ПОЭЗИЯ В ГОДИНУ СМУТЫ
Николай Котенко
КАПИТАН ЛЕБЯДКИН, подобно Смердякову желающий называться Эрнестом (вместо мужицкого — Игнат) и князем де Монбаром (вместо птичье-уничижительной своей фамилии), считающий, что “Россия есть игра природы, не более!” — Игнат Лебядкин тоже “поэт в душе, и мог бы получать тысячу рублей от издателя, а между тем, принужден жить в лохани”… Сочинив замечательный стишок:
Жил на свете таракан,
Таракан от детства,
И потом попал в стакан,
Полный мухоедства, -
капитан по невежеству своему считает, что сочинил новую “басню Крылова” наши же нынешние лебядкины травестируют, “интерпретируют” древние мифы, былины, само Святое писание — от высоколобой образованности, скрещенной с физиологическим стыдом за свое происхождение и паталогической ненавистью к родителям и к Родине, полагая, что по их вине “поэты в душе” вынуждены сидеть “в лохани”.
───
- Условия заданий
A – Каким именем, согласно фрагменту о Лебядкине, капитан хочет называться вместо Игната?
B – Напишите продолжение фрагмента о Лебядкине, начиная сразу после его последнего предложения.

- Раздел данных
───
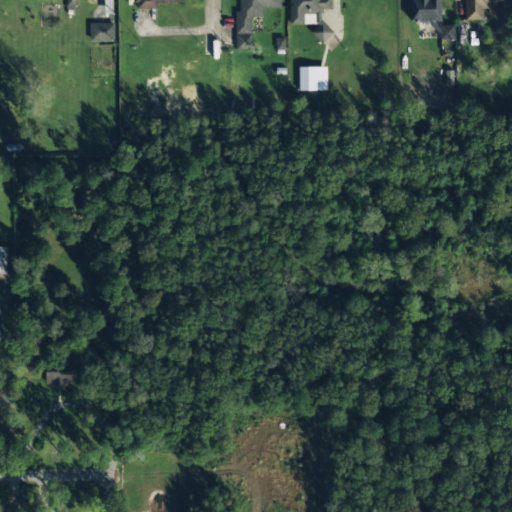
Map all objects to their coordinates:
───
- Результаты заданий
A – Эрнестом.

B –
Одно из новообразований на теле поэзии, горделиво расцветшее нынче среди остальных волдырей и болячек, Орден куртуазных маньеристов, — это в принципе тоже “новая басня Крылова”, но, понятно, наречен он с такой грациозностью не от невежества “рыцарей” — основателей, а в расчете на неискушенность “среды обитания”. Ибо — если расшифровать сию мудреватость, то с неизбежностью всплывет: “Над кем смеетесь, господа?..” Понятие “куртуазный” имеет два толкования: I) изысканно-вежливый, любезный и 2) придворная рыцарская литература западноевропейского средневековья то же — “маньеризм”: I) вычурность, манерничанье и 2) течение в западноевропейском искусстве XVI в., отразившее кризис гуманистической культуры Возрождения и утверждавшее неустойчивость, трагичность бытия и власть непостижимых сил. Нелишне обратить внимание, что обе составные названия популярного “ордена” — западноевропейского происхождения, к России отношения не имеющие ну а свобода — при дворе — известно до каких пор простирается, зато и “двор” позволяет: вечера-тусовки, находит средства на издание книг, альманахов — трудитесь, милые, на погубление “лапотной”…
Вообще же обвальное падение уровня в стихотворчестве последних лет может быть только кажущимся, обусловленным бесцеремонным диктатом “рынка”: книги издают те, кто имеет деньги, а талантливые люди как-то никогда не были в ладах с “презренным металлом”. То, что нынче издается — роскошно и довольно обильно — воистину способно повергнуть в отчаяние рискую так категорично говорить об этом, ибо, состоя в Приемной коллегии Союза писателей России, имею счастье глотать подобное варево — до пресыщения. Тем досаднее, что помянутые мною “библиотечные юноши”, владеющие хотя бы техникой версификации, находят и этому умению весьма сомнительное приложение: “Назло безумью он в пижаме Жует глазунью, пьет боржоми И жирным взглядом истукана Глядит на жизнь сквозь дно стакана (полного мухоедства? — Н. К.), А видит, как ни странно, фигу, Но слышит, слава Богу, фугу” — как будто мало нам “фиг” и “фуг”, навиданных и наслышанных от Вознесенского!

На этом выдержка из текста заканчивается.